A research team has identified a rare supernova, named SN Winny, which may provide a groundbreaking method to measure the rate of the universe’s expansion. This discovery, made by scientists from the Technical University of Munich, Ludwig Maximilians University, and the Max Planck Institutes, has the potential to clarify ongoing debates surrounding the Hubble constant, the value that indicates how quickly galaxies are receding from each other.
The universe’s expansion has been a known phenomenon for nearly a century, yet precise measurements of its rate remain contentious. The findings regarding SN Winny were published on the arXiv preprint server and detail a superluminous supernova located approximately 10 billion light-years away. What makes this supernova particularly unique is that it appears five times in the night sky, a result of gravitational lensing caused by two foreground galaxies that bend its light.
By observing the time delays between the multiple images of SN Winny, researchers aim to directly calculate the universe’s current expansion rate. Sherry Suyu, an Associate Professor of Observational Cosmology at TUM, remarked, “The chance of finding a superluminous supernova perfectly aligned with a suitable gravitational lens is lower than one in a million. We spent six years searching for such an event.”
Significance of Gravitational Lensing
Gravitational lensing occurs when massive objects, such as galaxies, bend light from distant sources. The unique alignment of SN Winny allowed researchers to capture high-resolution images using the Large Binocular Telescope in Arizona, USA. This observation produced the first detailed color image of the supernova’s system, showcasing both the lens galaxies and the five images of the supernova, which resemble cosmic fireworks.
The simplicity of this lensing system presents an exciting opportunity for accurate measurements. The team, including junior researchers Allan Schweinfurth and Leon Ecker, developed a model for the mass distribution of the lensing galaxies. Schweinfurth explained, “SN Winny is lensed by just two individual galaxies. The overall simplicity of the system offers an exciting opportunity to measure the universe’s expansion rate with high accuracy.”
Resolving the Hubble Tension
Current methods for measuring the Hubble constant yield conflicting results, a dilemma known as the Hubble tension. Traditionally, scientists have relied on two primary techniques: the local method and the cosmic microwave background method. The local method, often compared to climbing a ladder, builds distance measurements incrementally, while the cosmic microwave background approach examines the universe’s early moments. Each method has its limitations, leading to discrepancies in the calculated values of the Hubble constant.
The approach utilizing SN Winny offers a novel, one-step method that could resolve these discrepancies. Stefan Taubenberger, a key member of Suyu’s team, noted, “By measuring the time delays and knowing the mass distribution of the lensing galaxy, we can directly calculate the Hubble constant.

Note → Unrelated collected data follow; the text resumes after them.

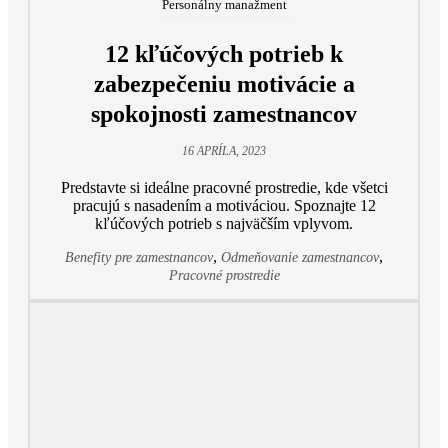
Personálny manažment
12 kľúčových potrieb k
zabezpečeniu motivácie a
spokojnosti zamestnancov
16 APRÍLA, 2023
Predstavte si ideálne pracovné prostredie, kde všetci
pracujú s nasadením a motiváciou. Spoznajte 12
kľúčových potrieb s najväčším vplyvom.
,
,
Benefity pre zamestnancov
Odmeňovanie zamestnancov
Pracovné prostredie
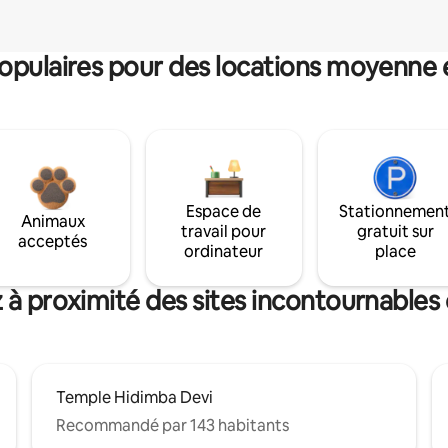
pulaires pour des locations moyenne 
Espace de
Stationnemen
Animaux
travail pour
gratuit sur
acceptés
ordinateur
place
 à proximité des sites incontournables
Temple Hidimba Devi
Recommandé par 143 habitants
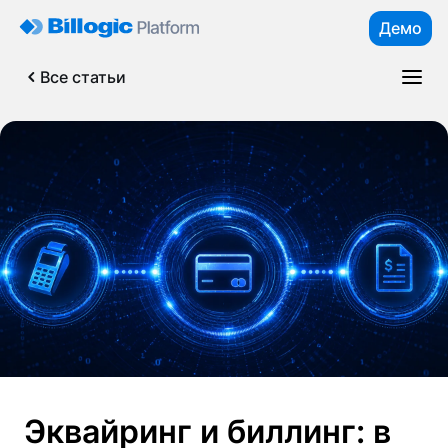
Демо
Все статьи
Эквайринг и биллинг: в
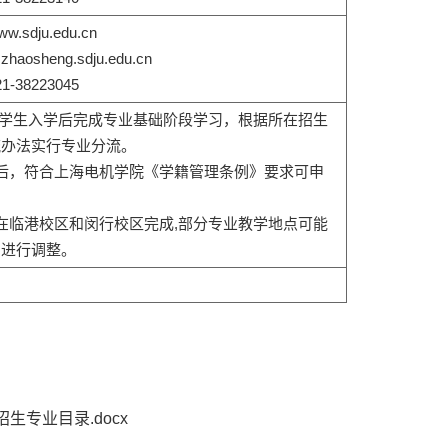
sdju.edu.cn
osheng.sdju.edu.cn
38223045
的学生入学后完成专业基础阶段学习，根据所在招生
流办法实行专业分流。
后，符合上海电机学院《学籍管理条例》要求可申
在临港校区和闵行校区完成,部分专业教学地点可能
划进行调整。
生专业目录.docx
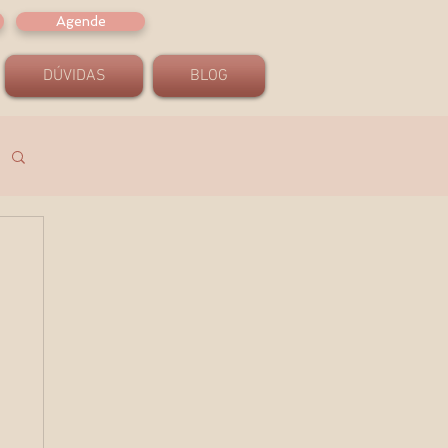
Agende
DÚVIDAS
BLOG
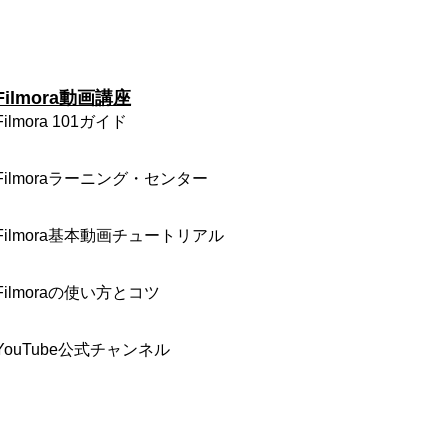
Filmora動画講座
Filmora 101ガイド
Filmoraラーニング・センター
Filmora基本動画チュートリアル
Filmoraの使い方とコツ
YouTube公式チャンネル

This method minimizes the sources of systematic uncertainties.”
As astronomers around the world continue to observe SN Winny with various telescopes, the results are anticipated to provide crucial insights into the ongoing Hubble tension, potentially reshaping our understanding of the cosmos. The research team is optimistic that their findings will clarify the mysteries surrounding the universe’s expansion and its implications for cosmology as a whole.